Interestingly enough, the mayor was quite upset by the film. He came up to me afterward and he said, "Look, I'm very conflicted about your film. There's a lot of stuff in there that really upset me." He said, "I was really upset by the way that my police force looked," and I listened to him. I said, "Thank you for your opinion. Obviously this is something that's very close to home for you, so I understand why you would say that." I said, "But I think that the 16 people who were injured and then the young woman, Heather Heyer, who died, and her family, are equally upset at your police force."

The thing is, I also read the 300 page independent review of the Charlottesville tragedy. There was supposed to be a cop stationed at the intersection where Heather Heyer was run down. That cop got scared and left the post. The Charlottesville PD and the Virginia State Police did not communicate with each other at all that whole day. There was a huge failure in communication and that caused a tremendous amount of violence to happen.

As you read in the review, they specifically decided to let a certain amount of violence happen so that they could call for a state of emergency and clear everyone out. People were being beaten and bloodied in the middle of the street of an American town while police, some of the most militarized police in the history of this country, were standing around watching. We presented the events that happened, and I'll tell you, it's a lot worse than how it's presented in the movie. If you read that independent review, it's a lot worse.

Alt-right_ageofrage-2A still from 'Alt-Right: Age of Rage' directed by Adam Bhala Lough.Credit: Alt-Right: Age of Rage

Bhala Lough: But I understand why the mayor was upset. I didn't take it personally, but I had to let him know that we have to agree to disagree on that one. I don't know how he feels now after seeing the movie back in March and some time has passed. I hope he did feel that there was some important stuff in the movie that needed to get out, and I think as somebody who has basically, in a lot of ways, had his career just destroyed by the alt-right, white supremacists, and anti-Semites, I hope in retrospect that he does appreciate some parts of the film, though I understand why he'll always be upset by it.

NFS: With everything you’ve learned so far in making films that are upsetting and controversial, what would be your advice to other filmmakers?

Bhala Lough: The obvious, I guess, is that you need to develop a really thick skin. You need to have an understanding early on that not everybody's going to love what you're doing, and that's okay. At the end of the day, the people who are most important are the ones around you, your family, and your close friends. I think a lot the thick skin that I have comes from my mom. She's really a tough cookie and she loves what I'm doing. She understands what I'm doing. She feels that it's important. I think you need people like that around you because it is a hard road to travel.
* * * *
Reproduce the portion of the interview excerpt that begins with the words containing "NFS: With everything" and ends with "road to travel.". The data that follow are drawn from a separate source, not from the interview excerpt.

Saved data entries:
* * * *
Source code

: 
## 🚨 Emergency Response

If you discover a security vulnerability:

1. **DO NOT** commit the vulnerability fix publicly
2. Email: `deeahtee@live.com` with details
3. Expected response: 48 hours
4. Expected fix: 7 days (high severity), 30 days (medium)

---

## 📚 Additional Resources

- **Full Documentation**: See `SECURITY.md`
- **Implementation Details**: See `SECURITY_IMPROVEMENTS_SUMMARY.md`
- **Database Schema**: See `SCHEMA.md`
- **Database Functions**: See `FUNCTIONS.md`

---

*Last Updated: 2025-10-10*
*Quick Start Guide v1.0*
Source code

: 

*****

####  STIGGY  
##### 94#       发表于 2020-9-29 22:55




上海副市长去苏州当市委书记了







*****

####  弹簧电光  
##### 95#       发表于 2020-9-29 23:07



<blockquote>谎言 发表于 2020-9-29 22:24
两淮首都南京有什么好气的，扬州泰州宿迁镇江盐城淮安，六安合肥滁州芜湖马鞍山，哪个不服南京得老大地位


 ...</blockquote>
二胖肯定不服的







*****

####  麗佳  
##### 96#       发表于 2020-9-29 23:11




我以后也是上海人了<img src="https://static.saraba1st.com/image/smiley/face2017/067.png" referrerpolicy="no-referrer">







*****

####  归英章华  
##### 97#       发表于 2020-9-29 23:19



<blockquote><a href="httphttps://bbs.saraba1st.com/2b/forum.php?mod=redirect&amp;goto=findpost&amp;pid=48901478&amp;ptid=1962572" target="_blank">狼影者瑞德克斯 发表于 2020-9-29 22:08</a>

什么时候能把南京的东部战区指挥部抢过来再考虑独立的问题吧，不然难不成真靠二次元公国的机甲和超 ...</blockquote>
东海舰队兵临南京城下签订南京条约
* * * *
Answer section:
NFS: With everything you’ve learned so far in making films that are upsetting and controversial, what would be your advice to other filmmakers?

Bhala Lough: The obvious, I guess, is that you need to develop a really thick skin. You need to have an understanding early on that not everybody's going to love what you're doing, and that's okay. At the end of the day, the people who are most important are the ones around you, your family, and your close friends. I think a lot the thick skin that I have comes from my mom. She's really a tough cookie and she loves what I'm doing. She understands what I'm doing. She feels that it's important. I think you need people like that around you because it is a hard road to travel.